▶ Action item
All of the data below is to be repeated exactly, except for the pictures.

[Records for the exercise — start]

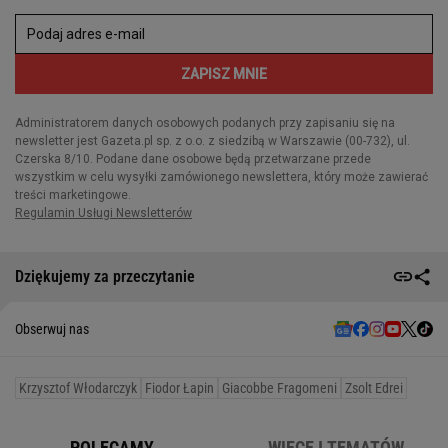
Dziękujemy za przeczytanie
Obserwuj nas
Krzysztof Włodarczyk
Fiodor Łapin
Giacobbe Fragomeni
Zsolt Edrei
POLECAMY
WIĘCEJ TEMATÓW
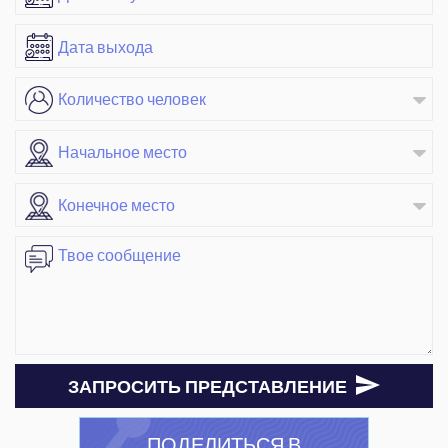
ЗАПРОСИТЬ ПРЕДСТАВЛЕНИЕ
ПОДЕЛИТЬСЯ В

[Records for the exercise — finish]

▶ Problem solution
Dziękujemy za przeczytanie
Obserwuj nas
Krzysztof Włodarczyk
Fiodor Łapin
Giacobbe Fragomeni
Zsolt Edrei
POLECAMY
WIĘCEJ TEMATÓW
ЗАПРОСИТЬ ПРЕДСТАВЛЕНИЕ
ПОДЕЛИТЬСЯ В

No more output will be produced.